It is nearly unheard of for an artist to create a museum for his own artwork, but Isamu Noguchi was never afraid to take a chance. A prolific sculptor, designer, and landscape artist, Noguchi created the Noguchi Museum to preserve his legacy. It is the world’s largest collection of Noguchi’s artwork, and a beautiful oasis in Long Island City.

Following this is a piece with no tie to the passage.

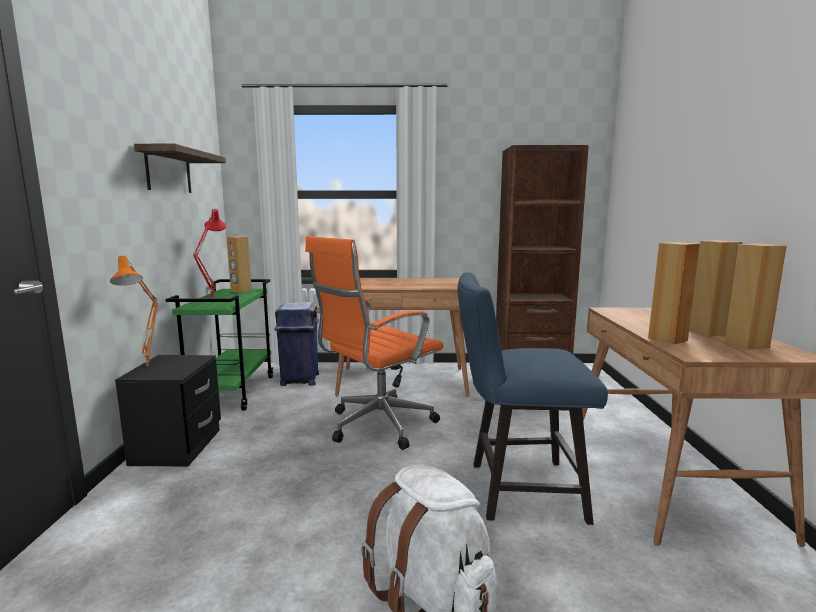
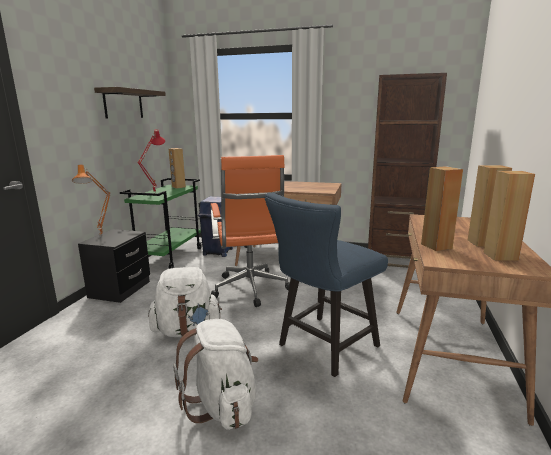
camera: 15 degrees right, 5 degrees up
orange office chair [305,236,443,450] -> orange office chair turned 75 degrees counterclockwise [210,155,290,307]
blue chair [457,272,608,525] -> blue chair turned 60 degrees counterclockwise [265,193,388,377]
none -> white backpack [148,267,222,337]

Set in beautiful post-industrial galleries with lots of natural light, you’ll find his massive carved boulders, whimsical steel origami, and minimalist furniture designs. Since Noguchi was so involved in the design of the museum, I find a uniquely intimate art experience that gives the viewer a strong sense of Noguchi as an artist and a person. As I pass through the Japanese-inspired doorway, proceed through the twelve zen galleries, and meditate in the oasis of the central courtyard garden, I feel a connection to Noguchi that could not be achieved in any other setting!
Now on view is a collection of sculptures from Noguchi’s internment in a Japanese detention camp in Arizona during WWII. As a resident of the northeast, Noguchi was not required to go to the camp, but volunteered to spend nearly a year there to create these sculptures for his fellow Japanese-Americans.
The museum has free first Fridays every month. I also recommend visiting the museum gift shop, which is a great place to pick up minimalist-chic furniture designed by Noguchi himself!